To address the gap in care, they created that home: a cardiology-run atrial fibrillation clinic that guarantees a patient referred through the ED will be seen within 72 business hours. An EP supervises the clinic, with staffing from EP-trained mid-level providers. The clinic identifies comorbidities that may have prompted or exacerbated the patient’s atrial fibrillation, starts or re-evaluates anticoagulation therapy, educates the patient and his or her family about the condition, handles near-term treatment and sets up follow-up with a general cardiologist or EP.

“That has been a smashing success,” Elmouchi says. The number of patients seen at the clinic grew from 334 in 2011 to 484 in 2012. Referrals now also come internally from cardiology as well as from primary care physicians, putting 2013 on target to total between 700 and 800 patients.

Elmouchi and his colleagues are assessing outcomes such as readmission, stroke and medication adherence in a study of 100 patients seen in the ED and referred to the clinic. He describes the results, which have been submitted for publication, as “very positive.”

Stopping false starts

The mantra “time is muscle” drives home the importance of rapid reperfusion of patients presenting with STEMI. Based on evidence that delays lead to poorer outcomes, hospitals have implemented various strategies to meet or beat the benchmark of 90-minute door-to-balloon (D2B) time when PCI is used. The University of Michigan Health System (UMHS) in Ann Arbor, like many hospitals, developed a system designed to trim off minutes in the race between first medical contact and PCI. Its cardiologists and ED physicians worked out a protocol that allowed emergency medical service (EMS) staff and ED doctors to activate the cardiac catheterization laboratory before consulting with a cardiologist.

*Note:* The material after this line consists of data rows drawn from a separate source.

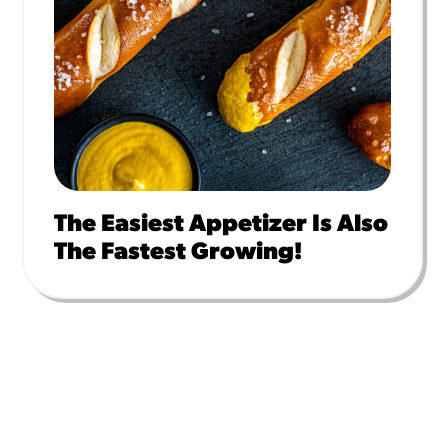
The Easiest Appetizer Is Also
The Fastest Growing!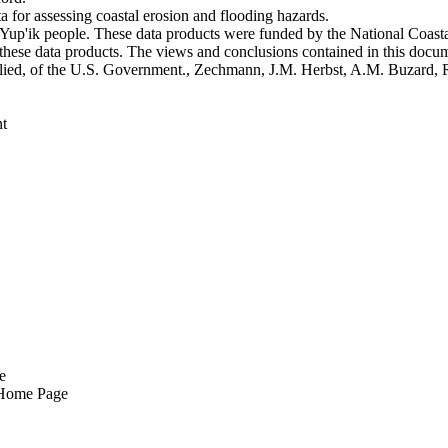
 for assessing coastal erosion and flooding hazards.
he Yup'ik people. These data products were funded by the National Coa
o these data products. The views and conclusions contained in this docum
 implied, of the U.S. Government., Zechmann, J.M. Herbst, A.M. Buzard,
t
e
 Home Page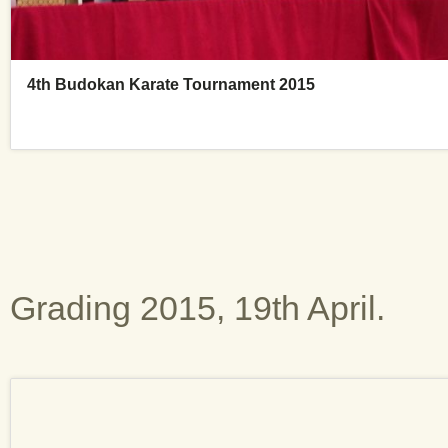
Grading 2015, 19th April.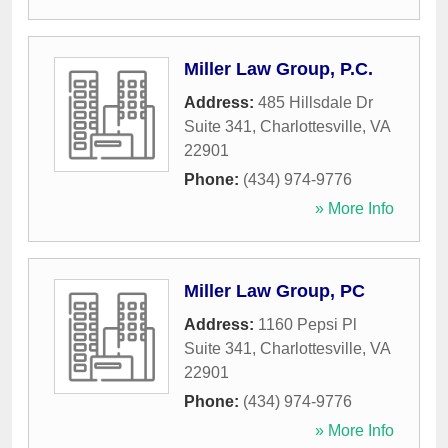
Miller Law Group, P.C.
Address:
485 Hillsdale Dr
Suite 341
,
Charlottesville
,
VA
22901
Phone:
(434) 974-9776
» More Info
Miller Law Group, PC
Address:
1160 Pepsi Pl
Suite 341
,
Charlottesville
,
VA
22901
Phone:
(434) 974-9776
» More Info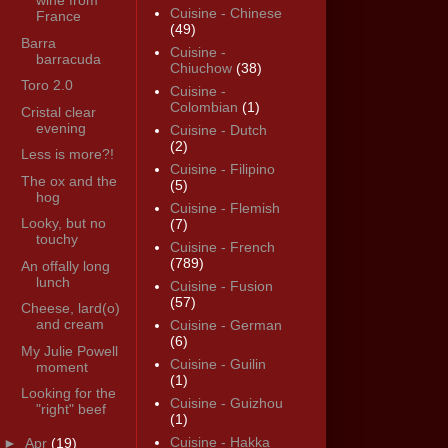
wine from
Cuisine - Chinese
France
(49)
Barra
Cuisine -
barracuda
Chiuchow
(38)
Toro 2.0
Cuisine -
Colombian
(1)
Cristal clear
evening
Cuisine - Dutch
(2)
Less is more?!
Cuisine - Filipino
The ox and the
(5)
hog
Cuisine - Flemish
Looky, but no
(7)
touchy
Cuisine - French
(789)
An offally long
lunch
Cuisine - Fusion
(57)
Cheese, lard(o)
and cream
Cuisine - German
(6)
My Julie Powell
Cuisine - Guilin
moment
(1)
Looking for the
Cuisine - Guizhou
"right" beef
(1)
Cuisine - Hakka
►
Apr
(19)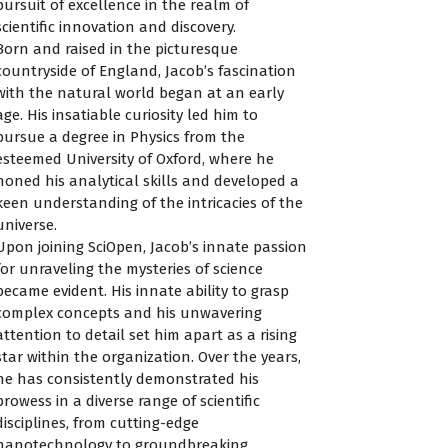
pursuit of excellence in the realm of
scientific innovation and discovery.
Born and raised in the picturesque
countryside of England, Jacob’s fascination
with the natural world began at an early
age. His insatiable curiosity led him to
pursue a degree in Physics from the
esteemed University of Oxford, where he
honed his analytical skills and developed a
keen understanding of the intricacies of the
universe.
Upon joining SciOpen, Jacob’s innate passion
for unraveling the mysteries of science
became evident. His innate ability to grasp
complex concepts and his unwavering
attention to detail set him apart as a rising
star within the organization. Over the years,
he has consistently demonstrated his
prowess in a diverse range of scientific
disciplines, from cutting-edge
nanotechnology to groundbreaking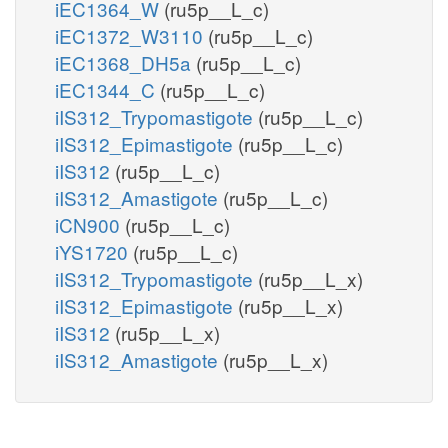
iEC1364_W
(ru5p__L_c)
iEC1372_W3110
(ru5p__L_c)
iEC1368_DH5a
(ru5p__L_c)
iEC1344_C
(ru5p__L_c)
iIS312_Trypomastigote
(ru5p__L_c)
iIS312_Epimastigote
(ru5p__L_c)
iIS312
(ru5p__L_c)
iIS312_Amastigote
(ru5p__L_c)
iCN900
(ru5p__L_c)
iYS1720
(ru5p__L_c)
iIS312_Trypomastigote
(ru5p__L_x)
iIS312_Epimastigote
(ru5p__L_x)
iIS312
(ru5p__L_x)
iIS312_Amastigote
(ru5p__L_x)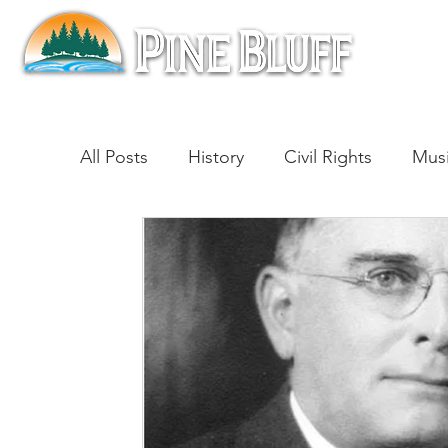
All Posts
History
Civil Rights
Mus
Architecture
Entertainment
Lite
Cinema
Politics
Business
Be
Traditions
Nature
Religion
B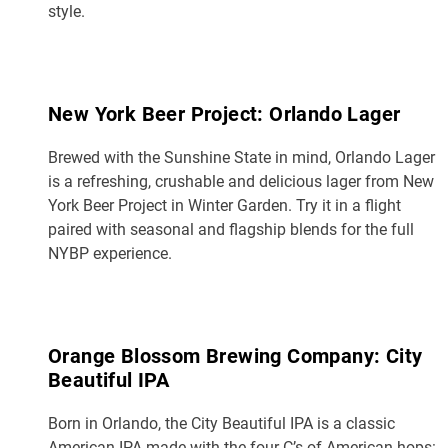
style.
New York Beer Project: Orlando Lager
Brewed with the Sunshine State in mind, Orlando Lager
is a refreshing, crushable and delicious lager from New
York Beer Project in Winter Garden. Try it in a flight
paired with seasonal and flagship blends for the full
NYBP experience.
Orange Blossom Brewing Company: City
Beautiful IPA
Born in Orlando, the City Beautiful IPA is a classic
American IPA made with the four C’s of American hops: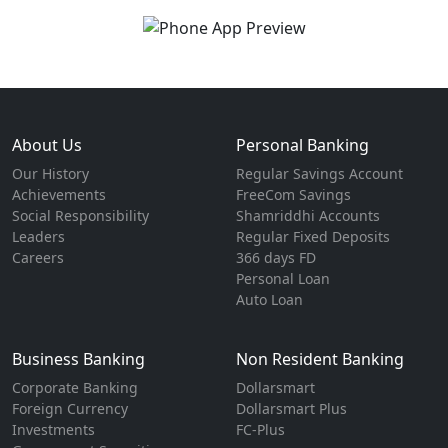
About Us
Personal Banking
Our History
Regular Savings Account
Achievements
FreeCom Savings
Social Responsibility
Shamriddhi Accounts
Leaders
Regular Fixed Deposits
Careers
366 days FD
Personal Loan
Auto Loan
Business Banking
Non Resident Banking
Corporate Banking
Dollarsmart
Foreign Currency
Dollarsmart Plus
Investments
FC-Plus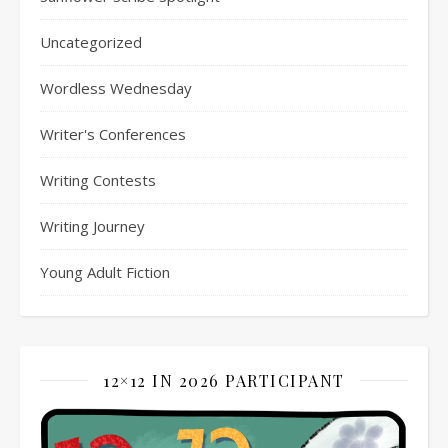
Uncategorized
Wordless Wednesday
Writer's Conferences
Writing Contests
Writing Journey
Young Adult Fiction
12×12 IN 2026 PARTICIPANT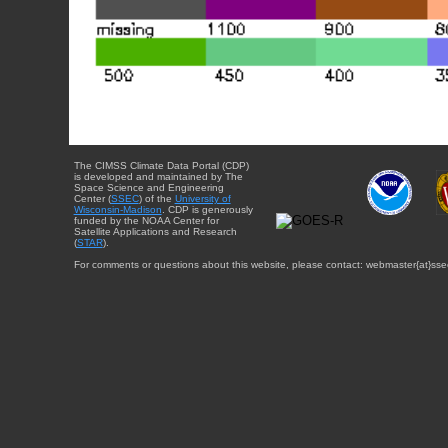
The CIMSS Climate Data Portal (CDP)
is developed and maintained by The
Space Science and Engineering
Center (
SSEC
) of the
University of
Wisconsin-Madison
. CDP is generously
funded by the NOAA Center for
Satellite Applications and Research
(
STAR
).
For comments or questions about this website, please contact: webmaster{at}sse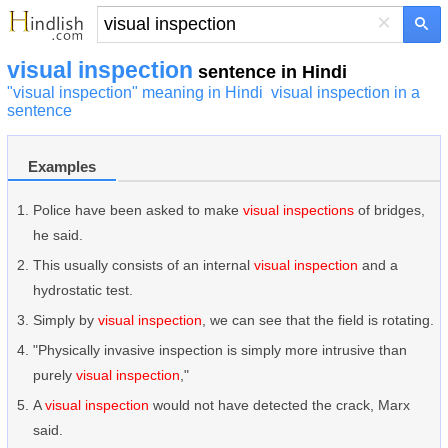
×
visual inspection
sentence in Hindi
"visual inspection" meaning in Hindi
visual inspection in a
sentence
Examples
Police have been asked to make
visual inspections
of bridges,
he said.
This usually consists of an internal
visual inspection
and a
hydrostatic test.
Simply by
visual inspection
, we can see that the field is rotating.
"Physically invasive inspection is simply more intrusive than
purely
visual inspection
,"
A
visual inspection
would not have detected the crack, Marx
said.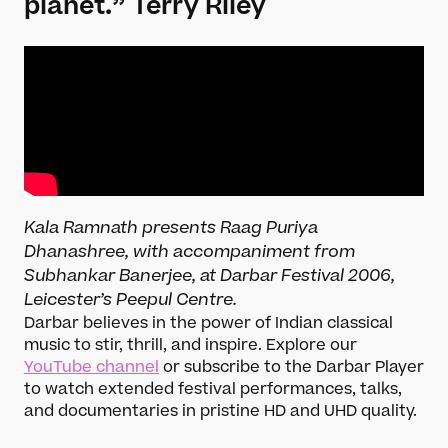
planet.”
Terry Riley
Kala Ramnath presents Raag Puriya
Dhanashree, with accompaniment from
Subhankar Banerjee, at Darbar Festival 2006,
Leicester’s Peepul Centre.
Darbar believes in the power of Indian classical
music to stir, thrill, and inspire. Explore our
YouTube channel
or subscribe to the Darbar Player
to watch extended festival performances, talks,
and documentaries in pristine HD and UHD quality.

“The purpose was to not miss patients,” says Geoffrey D. Barnes, MD, a UMHS cardiology fellow. “We succeeded in that, but we found that it was a double-edged sword.  By offering ourselves very readily and easily, we received calls for things that didn’t fit.”

One study that evaluated activation rates of cath labs at 14 primary PCI hospitals reported 15 percent of activations by EMS technicians or ED physicians between 2008 and 2009 were canceled because the activation was inappropriate (Circulation online Dec. 6, 2011). Reinterpretation of the electrocardiogram accounted for 72 percent of the false activations and inappropriateness, such as patients being older than 90 years, terminal illness, refusal of treatment or other reasons, made up the remainder. 

False activation carries a price. An analysis of one healthcare system’s false activations between 2009 and 2010 placed the cost of crying wolf after hours at $700 (Circ Cardiovasc Qual Outcomes 2012;5:62-69). False activations also put a strain on cath lab staff and can disrupt lab scheduling.

At UMHS, Barnes and his cardiology and ED colleagues decided to examine trends in their facility after they began to detect what might be a false-activation creep. Reviewing data on STEMI patients who presented in the ED between 2007 and 2011, they found a steady increase in the rate of false activations, growing from 15 percent in 2007 to 40 percent in 2011. The mean door-to-balloon time dropped from 67 minutes to 55 minutes over that period.

Evidence in hand, the two departments revisited the process to identify ways to reduce the burden that false activations placed on the cath lab and patients without compromising the gains made in patient care. Their solution was to emphasize to ED personnel the availability of interventional fellows to review ambiguous cases. “They were always the first point of contact, but now the emergency department has been encouraged that if unsure, contact that person directly,” he says, rather than alert the whole team.

The new protocol required procedural but not staffing changes. Preliminary review suggests that D2B time has remained stable while false activations have “dropped pretty dramatically” with ED frequently contacting the cardiologist on call.

And like Elmouchi’s experience, the Michigan team found that “take two” gave them greater insights about their partners. “There has been an educational component,” Barnes says, based on sharing and harmonizing priorities to “find a solution that fits both [departments’] needs while maintaining good patient care.”